We need the matrix of thoughts, feelings, and sensations we call the ego for our physical and psychological survival. The ego tells us what leads to what, what to avoid, how to satisfy our desires, and what to do in each situation. It does this by labeling everything we sense or think. These labels put order in our world and give us a sense of security and well-being. With these labels, we know our world and our place in it.
Our ego renders safe an unruly world. Uncountable sense impressions and thoughts crowd in on us, so that without the ego to filter out irrelevant information, we would be inundated, overwhelmed, and ultimately destroyed by the overload. Or so it seems.
The ego has convinced us that we need it – not only that we need it, but that we are it. I am my body. I am my personality. I am my neuroses. I am angry. I am depressed. I’m a good person. I’m sincere. I seek truth. I’m a lazy slob. Definition after definition. Room after room. Some are in high-rise apartments – I’m very important. Some are on the fringe of the city – just hanging out.

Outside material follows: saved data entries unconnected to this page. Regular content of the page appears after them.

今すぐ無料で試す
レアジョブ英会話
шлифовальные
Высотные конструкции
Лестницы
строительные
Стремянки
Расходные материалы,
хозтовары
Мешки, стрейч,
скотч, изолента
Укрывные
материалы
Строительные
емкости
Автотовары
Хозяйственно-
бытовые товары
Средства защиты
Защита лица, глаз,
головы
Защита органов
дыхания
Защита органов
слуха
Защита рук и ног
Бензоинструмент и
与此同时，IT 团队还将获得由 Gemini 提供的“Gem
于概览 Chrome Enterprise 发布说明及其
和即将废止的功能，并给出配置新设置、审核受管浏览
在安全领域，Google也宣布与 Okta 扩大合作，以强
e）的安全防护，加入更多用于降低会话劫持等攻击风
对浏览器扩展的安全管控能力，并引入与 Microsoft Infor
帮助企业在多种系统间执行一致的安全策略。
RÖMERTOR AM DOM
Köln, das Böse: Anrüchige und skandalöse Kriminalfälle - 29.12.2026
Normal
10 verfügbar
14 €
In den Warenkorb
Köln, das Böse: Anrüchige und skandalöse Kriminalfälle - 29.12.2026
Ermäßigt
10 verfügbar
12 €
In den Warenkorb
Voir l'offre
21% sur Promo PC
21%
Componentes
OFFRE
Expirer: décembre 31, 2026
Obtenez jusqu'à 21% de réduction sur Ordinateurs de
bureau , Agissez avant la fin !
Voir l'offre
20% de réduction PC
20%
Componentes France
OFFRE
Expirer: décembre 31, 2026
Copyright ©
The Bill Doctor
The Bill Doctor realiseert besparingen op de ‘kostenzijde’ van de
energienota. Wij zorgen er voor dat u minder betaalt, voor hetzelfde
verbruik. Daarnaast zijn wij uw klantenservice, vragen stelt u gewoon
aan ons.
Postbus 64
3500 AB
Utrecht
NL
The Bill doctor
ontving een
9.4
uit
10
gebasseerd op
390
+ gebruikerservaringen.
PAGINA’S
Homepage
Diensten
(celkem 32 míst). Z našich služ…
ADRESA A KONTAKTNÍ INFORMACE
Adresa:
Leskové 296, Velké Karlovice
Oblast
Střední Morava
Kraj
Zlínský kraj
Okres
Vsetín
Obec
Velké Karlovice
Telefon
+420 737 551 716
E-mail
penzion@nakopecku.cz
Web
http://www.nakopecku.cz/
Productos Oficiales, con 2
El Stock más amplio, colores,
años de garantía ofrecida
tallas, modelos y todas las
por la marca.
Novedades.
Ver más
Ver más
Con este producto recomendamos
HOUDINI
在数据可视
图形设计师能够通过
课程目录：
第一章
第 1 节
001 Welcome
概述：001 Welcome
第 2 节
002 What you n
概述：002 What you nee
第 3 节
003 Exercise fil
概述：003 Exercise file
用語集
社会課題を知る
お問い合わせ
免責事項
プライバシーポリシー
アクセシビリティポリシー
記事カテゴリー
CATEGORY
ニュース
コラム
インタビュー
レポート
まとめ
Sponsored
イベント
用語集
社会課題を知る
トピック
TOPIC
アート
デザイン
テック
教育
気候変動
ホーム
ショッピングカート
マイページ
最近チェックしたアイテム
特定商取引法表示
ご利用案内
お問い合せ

Meditation raises the question: Who are we really? If we are the same as our ego, then if we open up the ego’s filters and overwhelm it, we shall be drowned. If, on the other hand, we are not exclusively what the ego defines us to be, then the removal of the ego’s filters may not be such a great threat. It may actually mean our liberation. But as long as the ego calls the shots, we can never become other than what it says. Like a dictator, it offers us paternalistic security at the expense of our freedom.
We may ask how we could survive without our ego. Don’t worry – it doesn’t disappear. We can learn to venture beyond it, though. The ego is there, as our servant. Our room is there. We can always go in and use it like an office when we need to be efficient. But the door can be left open so that we can always walk out.